Unprepared for the coldness of his skin, I pulled my arm away and stared at him as if he were a stranger. For the briefest moment our eyes met, and a flicker of understanding passed between us before I looked away.

What does it feel like to discover that your boyfriend is Undead? Shocking. Unfair. But mostly disturbing. How was it possible that I had spent so much time with Dante without knowing what he truly was? I couldn’t decide which was more disturbing—that he was dying, or that a killer was dormant inside him. Was there a part of him that wanted my soul? I thought back to every time we almost kissed. I shivered at how close he had come to taking my life. Could he do it? I didn’t want to ask him or talk about it. What could I possibly say? I was alive, he was dead, and no amount of words would change that.
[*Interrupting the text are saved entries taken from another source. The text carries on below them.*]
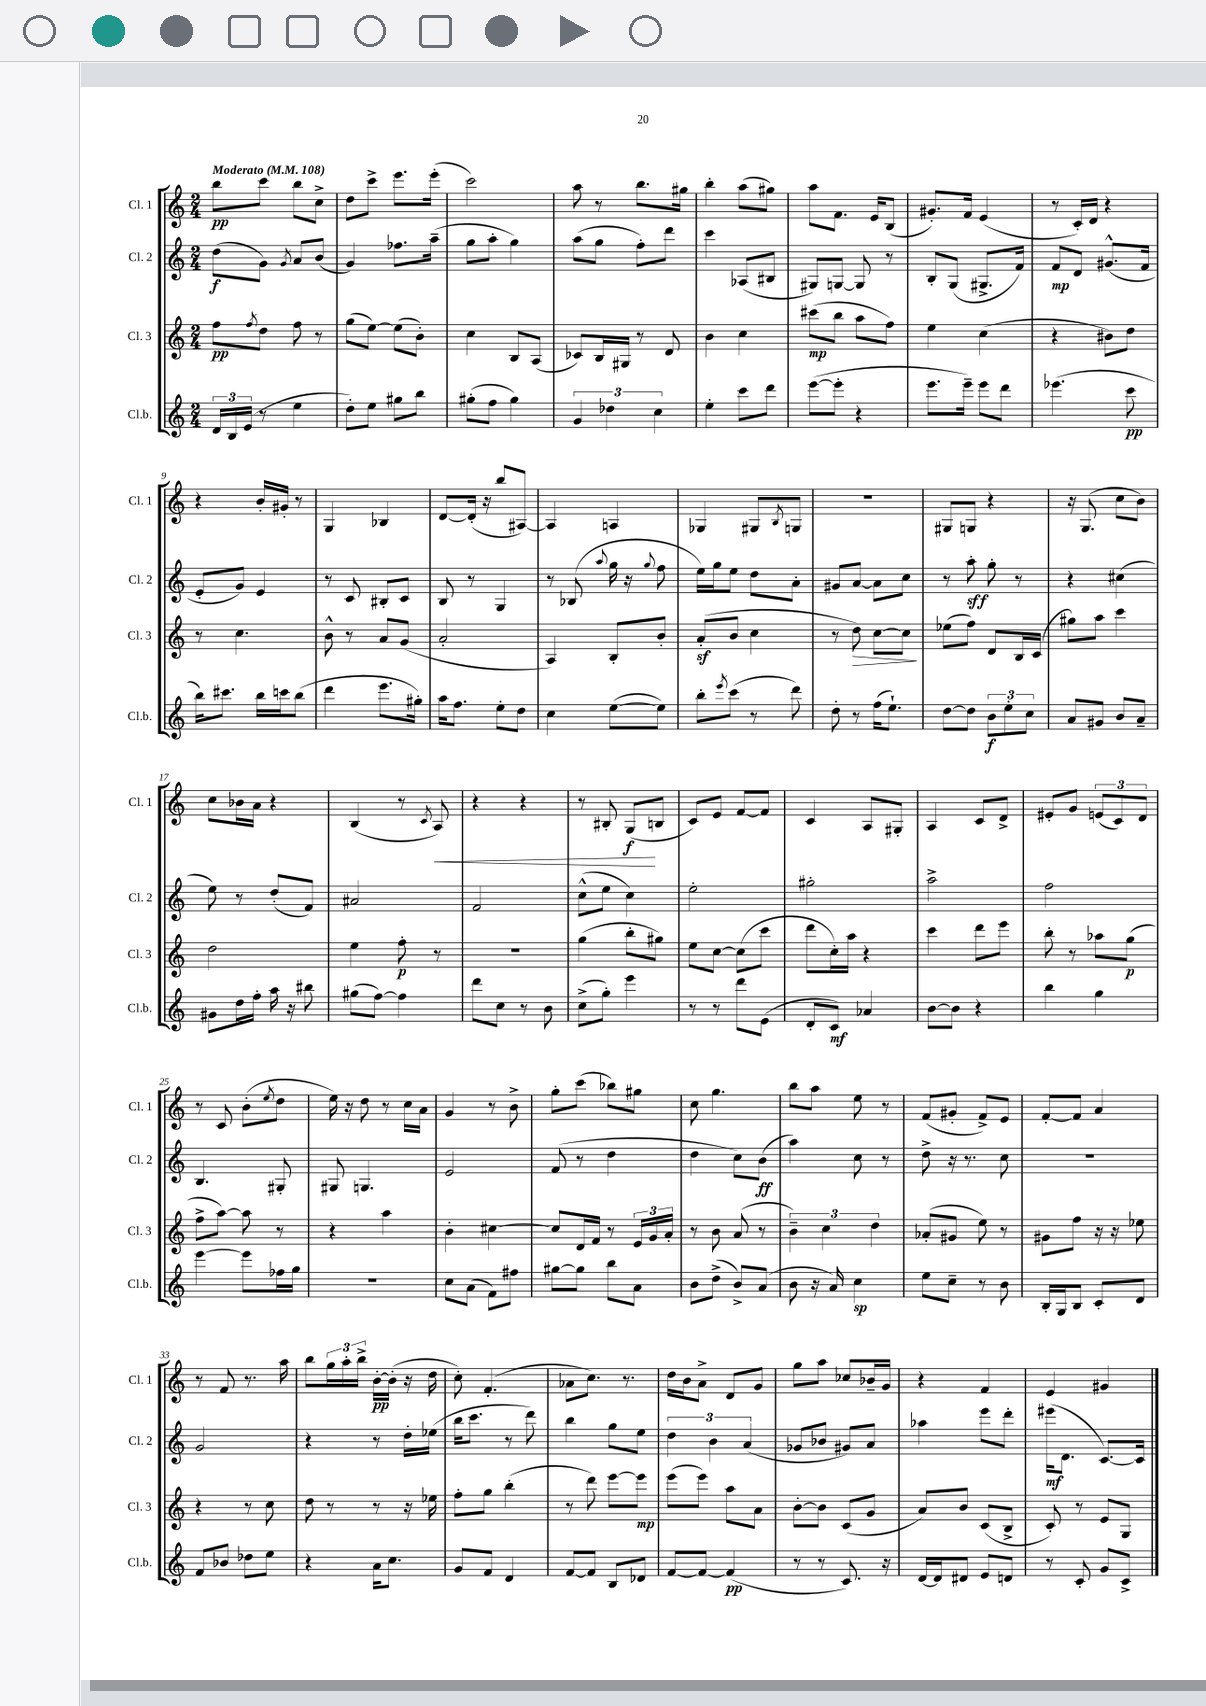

**kern	**kern	**kern	**kern
*staff4	*staff3	*staff2	*staff1
*clefG2	*clefG2	*clefG2	*clefG2
*k[]	*k[]	*k[]	*k[]
*M2/4	*M2/4	*M2/4	*M2/4
*MM108	*MM108	*MM108	*MM108
24d	8ff	(8dd	8bb
24B	.	.	.
(24e	.	.	.
.	8qff	.	.
8r	8dd	8g)	8ccc
.	.	8qg	.
4ee	8ff	8a	8bb
.	8r	(8b	8cc^
=	=	=	=
8dd')	(8gg	4g)	8dd
8ee	[8ee)	.	8ccc^
8gg#	(8ee]	8.ff-	8.eee
8bb	8b')	.	.
.	.	(16aa~	(16eee'
=	=	=	=
(8gg#'	4cc	8gg	2ccc)
8ff	.	8aa'	.
4gg#)	8B	4gg)	.
.	(8A	.	.
=	=	=	=
6g	8c-)	(8aa	8aa
.	16B	8gg	8r
6dd-	.	.	.
.	16G#	.	.
.	8r	8ff')	8.bb
6cc	.	.	.
.	8d	8ddd	.
.	.	.	16gg#
=	=	=	=
4ee'	4b	4ccc	4bb'
8ccc	4cc	(8A-	(8aa
8ddd	.	8B#	8gg#)
=	=	=	=
([8eee	(8ccc#	8G#)	8aa
8eee']	8bb	[8G	8.f
4r	8aa	8G]	.
.	.	.	16e
.	8ff)	8r	(8B
=	=	=	=
8.eee	4ee	8B'	8.g#')
.	.	(8G	.
16eee~)	.	.	16f
8eee	(4cc	8.G#^	(4e
8ddd	.	.	.
.	.	16f)	.
=	=	=	=
(4.eee-	4r	8f	8r
.	.	8d	16c')
.	.	.	16d
.	8b#)	(8.g#^^	4r
8ccc	8dd	.	.
.	.	16f	.
=	=	=	=
16bb)	8r	8e'	4r
8.ccc#	.	.	.
.	4.cc	8g)	.
16bb	.	4e	16b'
16ccc	.	.	16g#'
(8bb	.	.	8r
=	=	=	=
4ddd	8b^^	8r	4G
.	8r	8c	.
8.eee	8a	8B#'	4B-
.	(8g	8c	.
16gg#')	.	.	.
=	=	=	=
16aa	2a'	8B	[8d
8.ff	.	.	.
.	.	8r	(16d']
.	.	.	16r
8ee'	.	4G	8bb
8dd	.	.	[8A#)
=	=	=	=
4cc	4A)	8r	4A#]
.	.	(8B-	.
.	.	8qqaa	.
([8ee	8B'	16gg	4A
.	.	16r	.
.	.	8qqgg	.
8ee])	8b'	8ff	.
=	=	=	=
8bb'	(8a'	16ee)	4G-
.	.	16gg	.
8qeee	.	.	.
(8ccc	8b	8ee	.
8r	4cc	8dd	8G#
.	.	.	8qB
8ddd)	.	8a'	8G
=	=	=	=
8dd'	8r	8g#	2r
8r	8dd)	[8a	.
(16ff	[8cc	8a]	.
8.ee`)	.	.	.
.	8cc]	8cc	.
=	=	=	=
[8dd	(8ee-	8r	8G#
8dd]	8ff)	8aa'	8G
12b	8d	8gg'	4r
12ee'	.	.	.
.	16B	8r	.
12cc	.	.	.
.	(16c	.	.
=	=	=	=
8a	8gg#)	4r	16r
.	.	.	(8.G
8g#	8aa	.	.
8b	4ccc	(4cc#	8cc
8a~	.	.	8b)
=	=	=	=
8g#	2dd	8ee)	8cc
16dd	.	8r	16b-
16ff'	.	.	16a
16aa	.	(8dd'	4r
16r	.	.	.
8bb#	.	8f)	.
=	=	=	=
(8gg#	4ee	2a#	(4B
[8ff)	.	.	.
4ff]	8ff'	.	8r
.	.	.	8qc
.	8r	.	8A)
=	=	=	=
8ddd	2r	2f	4r
8cc	.	.	.
8r	.	.	4r
8b	.	.	.
=	=	=	=
(8cc^	(4gg	(8cc^^	8r
8gg')	.	8ee	8B#'
4eee	8bb'	4cc)	(8G
.	8gg#)	.	8B
=	=	=	=
8r	8ee	2ee'	8c)
8r	[8cc	.	8e
8ddd	(8cc]	.	[8f
(8e	8ccc	.	8f]
=	=	=	=
8d'	8ddd	2gg#'	4c
8c)	16cc')	.	.
.	16aa	.	.
4a-	4r	.	8A
.	.	.	8G#'
=	=	=	=
[8b	4ccc	2aa^	4A
8b]	.	.	.
4r	8ddd	.	8c
.	8eee	.	8d^
=	=	=	=
4bb	8bb'	2ff	8e#'
.	8r	.	8g
4gg	8aa-	.	(12e
.	.	.	12c)
.	(8gg	.	.
.	.	.	12d
=	=	=	=
[4eee	8ff^	4.B	8r
.	[8aa)	.	8c
8eee]	8aa]	.	(8b'
.	.	.	8qee
16ff-	8r	8G#'	8dd
16gg	.	.	.
=	=	=	=
2r	4r	8G#	16ee)
.	.	.	16r
.	.	4.G	8dd
.	4aa	.	8r
.	.	.	16cc
.	.	.	16a
=	=	=	=
8cc	4b'	2e	4g
(8a	.	.	.
8f)	[4cc#	.	8r
8ff#	.	.	8b^
=	=	=	=
[8gg#	8cc#]	(8f	8gg'
8gg#]	16d	8r	(8ccc
.	16f	.	.
8bb	8r	4dd	8bb-)
8a	24e	.	8gg#
.	24g	.	.
.	24a'	.	.
=	=	=	=
8b	8r	4dd	8cc
(8dd^	8b	.	4.gg
8b^)	(8a	8cc)	.
(8a	8r	(8b	.
=	=	=	=
8b	6b~)	4aa)	8bb
16r	.	.	8aa
.	6cc	.	.
16a)	.	.	.
4cc	.	8cc	8ee
.	6dd	.	.
.	.	8r	8r
=	=	=	=
8ee	(8a-'	8dd^	(8f
8cc~	8g#	16r	8g#'
.	.	8.r	.
8r	8ee)	.	8f^)
8b	8r	8cc	8e
=	=	=	=
16B'	8g#	2r	[8f'
16G	.	.	.
8B	8ff	.	8f]
8c'	16r	.	4a
.	16r	.	.
8d	8ee-	.	.
=	=	=	=
8f	4r	2g	8r
8b-	.	.	8f
8dd-	8r	.	8.r
8ee	8cc	.	.
.	.	.	16aa
=	=	=	=
4r	8dd	4r	8bb
.	8r	.	24gg
.	.	.	24aa'
.	.	.	24bb^
16a	8r	8r	[16b'
8.cc	.	.	(16b']
.	16r	16dd'	16r
.	16ee-	(16ee-	16dd
=	=	=	=
8g	8ff'	16bb	8cc')
.	.	8.ccc	.
8f	8gg	.	(4.f'
4d	(4bb'	8r	.
.	.	8ddd)	.
=	=	=	=
[8f	8r	4bb	8a-
8f]	8ddd)	.	8.cc)
8B	[8eee	8gg	.
.	.	.	8.r
8d-	8eee]	8ee	.
=	=	=	=
[8f	(8eee	6dd	16dd
.	.	.	16b
8f_	8eee)	.	8a^
.	.	6b	.
(4f]	8aa	.	8d
.	.	(6a	.
.	8a	.	8g
=	=	=	=
8r	[8b'	8g-	8gg
8r	8b]	8b-	8aa
8.c)	(8c	8g#)	8cc-
.	8g	8a	16b-~
16r	.	.	16g
=	=	=	=
[16d	8a)	4aa-	4r
16d]	.	.	.
8d#	8b	.	.
8e	(8c	8eee	4f
8d	8B^	8ddd'	.
=	=	=	=
8r	8c')	(16eee#	4e
.	.	8.d	.
8c'	8r	.	.
8g	8e	[8.c)	4g#
8c^	8G	.	.
.	.	16c]	.
==	==	==	==
*-	*-	*-	*-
“Renée, please,” he said as I turned to go. “Just listen to me. Talk to me. I’ve been trying to call—” But I was already gone.

“How was Horticulture?” Eleanor asked while we were sitting in Philosophy, waiting for class to start.

“We had it in the forest,” I said.

Eleanor’s eyes went wide. “What was it like? What did you do?”

“Snow topography. With partners.”

Nathaniel frowned. “What does that have to do with horticulture?” He looked at Eleanor. “So you weren’t there?”